■ Items from a data source:
:::::

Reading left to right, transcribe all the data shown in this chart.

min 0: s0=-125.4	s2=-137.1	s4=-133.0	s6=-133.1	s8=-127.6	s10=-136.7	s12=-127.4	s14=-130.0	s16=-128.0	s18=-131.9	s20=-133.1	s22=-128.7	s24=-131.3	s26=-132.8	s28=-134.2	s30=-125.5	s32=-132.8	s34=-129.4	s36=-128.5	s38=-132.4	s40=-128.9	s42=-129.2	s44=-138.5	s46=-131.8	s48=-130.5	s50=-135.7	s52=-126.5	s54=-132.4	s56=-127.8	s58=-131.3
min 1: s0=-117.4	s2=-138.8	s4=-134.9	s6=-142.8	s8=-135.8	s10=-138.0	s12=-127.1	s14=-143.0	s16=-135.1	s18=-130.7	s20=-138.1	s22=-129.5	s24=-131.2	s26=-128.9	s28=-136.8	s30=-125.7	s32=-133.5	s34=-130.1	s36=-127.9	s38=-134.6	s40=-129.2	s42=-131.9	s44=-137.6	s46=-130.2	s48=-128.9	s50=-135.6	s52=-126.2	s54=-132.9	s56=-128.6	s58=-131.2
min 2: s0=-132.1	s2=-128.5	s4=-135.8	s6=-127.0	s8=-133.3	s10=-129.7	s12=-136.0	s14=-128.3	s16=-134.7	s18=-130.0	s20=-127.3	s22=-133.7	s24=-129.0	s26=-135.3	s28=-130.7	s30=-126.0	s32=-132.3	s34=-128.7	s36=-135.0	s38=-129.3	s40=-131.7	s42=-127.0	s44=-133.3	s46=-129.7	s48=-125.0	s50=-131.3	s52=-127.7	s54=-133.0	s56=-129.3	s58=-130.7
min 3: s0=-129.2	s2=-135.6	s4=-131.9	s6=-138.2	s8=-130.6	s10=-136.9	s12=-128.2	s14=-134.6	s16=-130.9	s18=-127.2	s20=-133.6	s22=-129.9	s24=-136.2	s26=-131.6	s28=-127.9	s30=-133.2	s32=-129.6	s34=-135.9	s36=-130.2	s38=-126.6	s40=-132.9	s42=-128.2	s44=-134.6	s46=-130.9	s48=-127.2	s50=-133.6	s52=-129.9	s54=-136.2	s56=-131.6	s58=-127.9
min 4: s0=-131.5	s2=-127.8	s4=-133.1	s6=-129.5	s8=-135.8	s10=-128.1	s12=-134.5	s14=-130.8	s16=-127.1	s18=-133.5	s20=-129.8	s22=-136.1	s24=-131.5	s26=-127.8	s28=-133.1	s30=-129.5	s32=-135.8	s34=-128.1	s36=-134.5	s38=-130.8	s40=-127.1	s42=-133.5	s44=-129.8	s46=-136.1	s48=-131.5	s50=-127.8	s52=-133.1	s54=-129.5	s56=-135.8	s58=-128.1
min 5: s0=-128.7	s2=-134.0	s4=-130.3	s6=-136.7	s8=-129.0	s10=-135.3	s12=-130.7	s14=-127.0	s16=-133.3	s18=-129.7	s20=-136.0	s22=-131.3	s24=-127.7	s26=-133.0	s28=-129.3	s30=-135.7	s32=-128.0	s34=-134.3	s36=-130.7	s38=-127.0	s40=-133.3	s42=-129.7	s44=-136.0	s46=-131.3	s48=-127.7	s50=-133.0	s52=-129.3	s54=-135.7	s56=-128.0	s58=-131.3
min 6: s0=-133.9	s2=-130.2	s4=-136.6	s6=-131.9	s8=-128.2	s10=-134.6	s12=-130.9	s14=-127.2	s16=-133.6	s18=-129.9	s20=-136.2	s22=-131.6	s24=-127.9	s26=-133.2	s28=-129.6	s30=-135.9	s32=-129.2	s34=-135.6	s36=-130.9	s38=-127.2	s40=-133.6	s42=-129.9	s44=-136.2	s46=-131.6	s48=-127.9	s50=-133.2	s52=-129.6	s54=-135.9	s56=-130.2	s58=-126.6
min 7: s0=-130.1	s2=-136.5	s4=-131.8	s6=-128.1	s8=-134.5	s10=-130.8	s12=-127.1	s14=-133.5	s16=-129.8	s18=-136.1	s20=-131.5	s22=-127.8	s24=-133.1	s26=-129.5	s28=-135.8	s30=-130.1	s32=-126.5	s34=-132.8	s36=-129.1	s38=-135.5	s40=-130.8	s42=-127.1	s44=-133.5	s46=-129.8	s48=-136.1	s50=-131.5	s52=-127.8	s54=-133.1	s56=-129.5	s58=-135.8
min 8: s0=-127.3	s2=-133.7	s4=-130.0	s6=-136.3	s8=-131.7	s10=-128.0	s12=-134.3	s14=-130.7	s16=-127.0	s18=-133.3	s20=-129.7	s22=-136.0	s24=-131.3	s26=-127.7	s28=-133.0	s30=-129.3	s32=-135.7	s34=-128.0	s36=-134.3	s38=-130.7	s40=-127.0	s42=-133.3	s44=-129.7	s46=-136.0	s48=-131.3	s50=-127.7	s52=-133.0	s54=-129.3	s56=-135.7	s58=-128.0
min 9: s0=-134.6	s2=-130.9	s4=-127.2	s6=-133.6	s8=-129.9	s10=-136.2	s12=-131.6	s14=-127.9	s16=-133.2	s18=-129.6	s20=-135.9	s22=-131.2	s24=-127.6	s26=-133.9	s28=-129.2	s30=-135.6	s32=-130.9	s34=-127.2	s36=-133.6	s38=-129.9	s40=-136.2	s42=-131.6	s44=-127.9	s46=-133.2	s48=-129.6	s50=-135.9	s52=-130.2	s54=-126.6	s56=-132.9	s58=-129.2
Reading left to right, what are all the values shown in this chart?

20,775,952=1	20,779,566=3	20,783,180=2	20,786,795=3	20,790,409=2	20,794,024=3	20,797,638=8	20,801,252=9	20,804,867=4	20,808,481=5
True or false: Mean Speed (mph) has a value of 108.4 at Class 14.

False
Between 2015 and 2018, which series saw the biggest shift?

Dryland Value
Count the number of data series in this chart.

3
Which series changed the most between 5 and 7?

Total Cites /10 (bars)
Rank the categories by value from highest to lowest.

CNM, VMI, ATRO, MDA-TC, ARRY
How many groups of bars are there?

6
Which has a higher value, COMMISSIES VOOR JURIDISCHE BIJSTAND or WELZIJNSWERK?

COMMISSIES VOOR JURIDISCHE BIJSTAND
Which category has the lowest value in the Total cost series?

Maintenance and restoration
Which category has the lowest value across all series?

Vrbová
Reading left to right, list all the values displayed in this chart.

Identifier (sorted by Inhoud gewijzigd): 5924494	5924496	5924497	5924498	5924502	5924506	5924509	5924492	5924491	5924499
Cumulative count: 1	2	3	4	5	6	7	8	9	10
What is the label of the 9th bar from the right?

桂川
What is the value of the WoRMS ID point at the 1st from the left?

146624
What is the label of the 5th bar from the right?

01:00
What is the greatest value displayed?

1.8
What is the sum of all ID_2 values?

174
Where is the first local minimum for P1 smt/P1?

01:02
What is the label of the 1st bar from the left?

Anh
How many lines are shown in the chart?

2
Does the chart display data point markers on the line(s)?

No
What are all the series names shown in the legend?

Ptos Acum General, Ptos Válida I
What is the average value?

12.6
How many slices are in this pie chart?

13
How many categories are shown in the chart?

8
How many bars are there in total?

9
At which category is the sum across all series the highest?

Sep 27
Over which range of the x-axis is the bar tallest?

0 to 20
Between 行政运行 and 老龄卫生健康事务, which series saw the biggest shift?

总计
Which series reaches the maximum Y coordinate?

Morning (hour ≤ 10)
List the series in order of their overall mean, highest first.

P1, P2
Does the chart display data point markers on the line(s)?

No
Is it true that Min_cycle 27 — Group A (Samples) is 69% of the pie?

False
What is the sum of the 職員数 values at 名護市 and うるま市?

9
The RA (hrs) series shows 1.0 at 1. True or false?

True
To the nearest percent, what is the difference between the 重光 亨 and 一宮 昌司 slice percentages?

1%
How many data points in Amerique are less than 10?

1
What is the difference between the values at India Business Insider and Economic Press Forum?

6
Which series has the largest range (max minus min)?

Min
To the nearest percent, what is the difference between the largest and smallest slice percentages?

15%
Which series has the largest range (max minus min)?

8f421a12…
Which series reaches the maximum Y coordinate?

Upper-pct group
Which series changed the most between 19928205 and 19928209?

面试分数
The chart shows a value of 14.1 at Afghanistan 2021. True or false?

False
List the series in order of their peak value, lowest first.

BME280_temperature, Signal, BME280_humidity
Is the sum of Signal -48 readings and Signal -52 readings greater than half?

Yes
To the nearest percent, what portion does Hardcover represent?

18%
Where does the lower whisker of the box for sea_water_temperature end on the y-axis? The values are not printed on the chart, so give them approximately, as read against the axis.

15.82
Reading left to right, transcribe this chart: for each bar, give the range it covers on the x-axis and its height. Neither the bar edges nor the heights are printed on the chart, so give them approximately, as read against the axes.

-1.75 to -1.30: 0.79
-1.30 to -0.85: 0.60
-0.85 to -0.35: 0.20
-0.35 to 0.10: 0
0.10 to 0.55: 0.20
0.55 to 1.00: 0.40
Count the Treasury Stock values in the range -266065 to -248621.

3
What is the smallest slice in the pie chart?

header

:::::

■ What the task asks: Return every line of the records above that contains the word "lowest".

■ Task solution:
Rank the categories by value from highest to lowest.
Which category has the lowest value in the Total cost series?
Which category has the lowest value across all series?
List the series in order of their peak value, lowest first.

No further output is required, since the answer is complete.